Las grandes superficies apuestan por los puntos de pago sin cajeros

El autoservicio se impone, tanto para servirse la comida en las impersonales cafeterías de carretera, como para ponerse gasolina o, ahora, para comprar. Y no sólo a la hora de cargar el carro de carne, fiambre o fruta. También para pagar.

A día de hoy, los clientes de algunas grandes superficies de la Comunitat pueden entrar en un parking (con cajero automático), darse una vuelta por el centro comercial tomando un refresco (obtenido en máquinas expendedoras), sacar dinero para pagar la compra (en un cajero automático) y cargar la cesta para terminar pagando en una de las cajas de libre pago que se están comenzando a instalar en los grandes centros de alimentación. Se puede hacer todo eso sin decir ni mu, sin dar las buenas tardes ni desearle buen día a nadie.

Desde hace dos semanas, en el Carrefour del Centro Comercial Gran Turia se dispone de cuatro máquinas alrededor de las cuales pulula una joven que se sacar de dudas a los despistados clientes: nadie les va a cobrar, nadie les va a atender, lo harán ellos solos.

Se trata de las cajas de libre pago, las cajas automáticas en las cuales se permite embolsar, pagar (en efectivo o tarjeta) y recibir el cambio sin tratar con ser humano alguno. En la Comunitat están comenzando a aparecer ahora, y Carrefour ha colocado sus primeras cuatro cajas en el centro de Xirivella por el tamaño medio de las compras que realizan los clientes en esa tienda.

«Lo hemos instalado de manera progresiva en centros con una compra media con un numero más bien reducido de productos. Locales donde la carga de carros es menos potente», según fuente de la cadena de grandes superficies de alimentación. En realidad, se trata de un sistema que en Francia ya existe, que Alcampo también implantó en la Comunitat hace años y que en Estados Unidos, a través de los Wal-Mart (la mayor cadena de supermercados estadounidense), ya es perfectamente conocido y utilizado.

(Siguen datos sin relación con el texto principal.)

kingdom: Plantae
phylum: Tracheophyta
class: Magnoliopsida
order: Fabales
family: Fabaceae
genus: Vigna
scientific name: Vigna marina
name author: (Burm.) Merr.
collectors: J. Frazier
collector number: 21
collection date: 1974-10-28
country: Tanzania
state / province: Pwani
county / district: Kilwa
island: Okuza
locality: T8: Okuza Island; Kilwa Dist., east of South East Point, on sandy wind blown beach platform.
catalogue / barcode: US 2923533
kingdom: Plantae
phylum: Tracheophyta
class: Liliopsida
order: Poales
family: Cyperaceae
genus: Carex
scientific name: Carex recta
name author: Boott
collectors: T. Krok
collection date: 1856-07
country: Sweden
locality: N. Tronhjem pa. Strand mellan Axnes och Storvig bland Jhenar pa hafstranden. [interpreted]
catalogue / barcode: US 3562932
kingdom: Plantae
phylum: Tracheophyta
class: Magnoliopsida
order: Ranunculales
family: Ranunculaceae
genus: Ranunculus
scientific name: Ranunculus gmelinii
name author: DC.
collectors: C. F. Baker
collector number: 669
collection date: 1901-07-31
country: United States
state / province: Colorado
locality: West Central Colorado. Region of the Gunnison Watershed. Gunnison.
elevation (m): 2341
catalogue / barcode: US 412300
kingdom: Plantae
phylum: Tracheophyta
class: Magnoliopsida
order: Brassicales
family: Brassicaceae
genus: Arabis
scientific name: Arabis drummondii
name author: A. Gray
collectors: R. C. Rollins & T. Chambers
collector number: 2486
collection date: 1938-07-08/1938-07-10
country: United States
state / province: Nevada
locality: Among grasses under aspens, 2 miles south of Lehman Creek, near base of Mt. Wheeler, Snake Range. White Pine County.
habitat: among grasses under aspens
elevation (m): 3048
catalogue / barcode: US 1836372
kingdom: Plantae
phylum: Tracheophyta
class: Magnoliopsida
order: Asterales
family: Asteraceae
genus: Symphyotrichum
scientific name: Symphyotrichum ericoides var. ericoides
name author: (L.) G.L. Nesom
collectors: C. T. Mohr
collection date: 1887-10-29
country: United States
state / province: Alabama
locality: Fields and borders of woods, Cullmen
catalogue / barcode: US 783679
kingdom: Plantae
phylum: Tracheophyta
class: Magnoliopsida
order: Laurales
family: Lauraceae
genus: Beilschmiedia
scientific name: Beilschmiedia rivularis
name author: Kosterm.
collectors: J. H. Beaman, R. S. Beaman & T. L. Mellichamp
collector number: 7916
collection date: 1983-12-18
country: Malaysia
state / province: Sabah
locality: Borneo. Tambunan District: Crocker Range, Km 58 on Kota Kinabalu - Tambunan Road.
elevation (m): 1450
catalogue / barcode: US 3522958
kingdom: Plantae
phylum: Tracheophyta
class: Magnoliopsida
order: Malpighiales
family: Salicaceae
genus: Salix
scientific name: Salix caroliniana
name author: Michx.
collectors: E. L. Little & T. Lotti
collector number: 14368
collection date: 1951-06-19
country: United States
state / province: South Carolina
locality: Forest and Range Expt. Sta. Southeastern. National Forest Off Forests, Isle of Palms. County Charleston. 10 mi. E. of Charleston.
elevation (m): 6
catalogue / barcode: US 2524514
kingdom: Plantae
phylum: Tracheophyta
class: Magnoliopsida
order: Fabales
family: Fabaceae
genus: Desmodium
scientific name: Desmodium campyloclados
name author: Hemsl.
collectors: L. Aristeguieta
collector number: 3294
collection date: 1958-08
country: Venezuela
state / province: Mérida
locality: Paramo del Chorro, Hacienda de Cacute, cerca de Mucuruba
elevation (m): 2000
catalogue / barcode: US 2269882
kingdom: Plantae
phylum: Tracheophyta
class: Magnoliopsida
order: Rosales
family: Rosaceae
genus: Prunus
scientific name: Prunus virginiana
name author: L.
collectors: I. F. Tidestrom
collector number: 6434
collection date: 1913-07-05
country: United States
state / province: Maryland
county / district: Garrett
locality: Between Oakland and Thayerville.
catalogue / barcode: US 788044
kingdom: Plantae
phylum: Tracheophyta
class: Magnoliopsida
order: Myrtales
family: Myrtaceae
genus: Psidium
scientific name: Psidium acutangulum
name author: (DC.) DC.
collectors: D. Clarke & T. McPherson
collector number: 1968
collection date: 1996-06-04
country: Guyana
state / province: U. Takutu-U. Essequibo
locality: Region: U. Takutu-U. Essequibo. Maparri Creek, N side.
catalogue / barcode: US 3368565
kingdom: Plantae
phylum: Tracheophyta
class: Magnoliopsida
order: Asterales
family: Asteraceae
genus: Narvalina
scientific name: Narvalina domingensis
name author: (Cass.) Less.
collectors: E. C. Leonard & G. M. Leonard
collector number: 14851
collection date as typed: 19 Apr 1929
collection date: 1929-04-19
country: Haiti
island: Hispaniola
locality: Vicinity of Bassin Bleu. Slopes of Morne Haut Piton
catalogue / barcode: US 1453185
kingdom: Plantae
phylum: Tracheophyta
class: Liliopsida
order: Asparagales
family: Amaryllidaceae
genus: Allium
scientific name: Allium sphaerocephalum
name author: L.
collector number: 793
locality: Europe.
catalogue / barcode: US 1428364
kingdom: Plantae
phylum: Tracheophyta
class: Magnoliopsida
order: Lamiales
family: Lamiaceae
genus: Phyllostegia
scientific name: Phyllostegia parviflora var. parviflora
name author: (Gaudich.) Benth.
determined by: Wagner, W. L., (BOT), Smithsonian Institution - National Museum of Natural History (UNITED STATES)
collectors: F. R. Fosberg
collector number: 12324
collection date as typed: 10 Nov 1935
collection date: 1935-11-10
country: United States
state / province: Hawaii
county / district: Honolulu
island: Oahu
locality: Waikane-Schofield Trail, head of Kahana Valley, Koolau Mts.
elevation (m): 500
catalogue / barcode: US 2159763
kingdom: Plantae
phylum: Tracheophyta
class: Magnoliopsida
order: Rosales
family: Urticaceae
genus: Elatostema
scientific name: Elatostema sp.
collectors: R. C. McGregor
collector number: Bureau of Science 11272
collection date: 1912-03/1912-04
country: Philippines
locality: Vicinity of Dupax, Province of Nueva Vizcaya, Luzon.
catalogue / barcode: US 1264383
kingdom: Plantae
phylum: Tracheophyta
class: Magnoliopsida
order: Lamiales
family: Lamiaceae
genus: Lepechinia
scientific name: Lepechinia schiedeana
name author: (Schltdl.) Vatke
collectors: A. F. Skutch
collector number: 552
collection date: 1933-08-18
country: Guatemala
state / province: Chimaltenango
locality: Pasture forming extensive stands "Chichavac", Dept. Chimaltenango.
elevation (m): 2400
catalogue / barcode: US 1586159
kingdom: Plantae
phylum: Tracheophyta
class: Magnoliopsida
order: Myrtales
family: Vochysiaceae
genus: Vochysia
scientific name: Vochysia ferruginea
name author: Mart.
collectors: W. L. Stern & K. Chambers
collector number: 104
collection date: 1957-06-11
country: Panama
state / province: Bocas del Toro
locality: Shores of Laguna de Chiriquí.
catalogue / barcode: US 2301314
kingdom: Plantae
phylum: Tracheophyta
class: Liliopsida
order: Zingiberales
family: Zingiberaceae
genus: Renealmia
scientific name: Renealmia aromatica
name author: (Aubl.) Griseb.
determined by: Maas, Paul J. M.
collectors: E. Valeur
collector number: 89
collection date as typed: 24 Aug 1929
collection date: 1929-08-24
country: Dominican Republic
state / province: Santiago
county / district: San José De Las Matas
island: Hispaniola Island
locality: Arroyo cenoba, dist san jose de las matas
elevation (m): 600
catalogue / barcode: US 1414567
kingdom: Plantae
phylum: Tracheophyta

Los terminales incorporan todo tipo de ranuras, para insertar billetes y monedas y para recibir el cambio y los recibos correspondientes, así como para servirse de bolsas. «La única limitación es que deben ser clientes con cesta, ya que con carro no es práctico», especifican desde Carrefour, que consideran la fórmula como «más sencilla, amplía el abanico de servicios al cliente y permite agilizar el proceso de pago». En cualquier caso, lo agilizará en el momento en que se aprenda a utilizarlo, y para eso está ahí el personal de apoyo.

«¿Y por donde meto el dinero? ¿y el cambio? ¿y qué es esto, ahora qué debo hacer?». Las preguntas caían a discreción esta semana sobre la pobre jovencita que intentaba asesorar a los que empleaban las terminales.

«La experiencia nos dice que a la gente mayor le atrae mucho la opción. La comunicacion visual con la máquina es clara y también la auditiva», mantiene la portavoz de Carrefour. Es cierto que el empleo de las cajas es muy intuitivo, pero otra cosa es que las personas que no están acostumbradas a manejar ordenadores sean tan valientes como para ponerse frente a estos terminales.

En cualquier caso, y antes de preguntarlo, desde la cadena de alimentación se asegura que la implantación de este sistema «no supone la eliminacion de empleo, ya que la vocacion de Carrefour es mantener las cajeras, y de hecho, va a permanecer una persona de apoyo en esas terminales. Se trata de un tipo de pago nuevo, simplemente».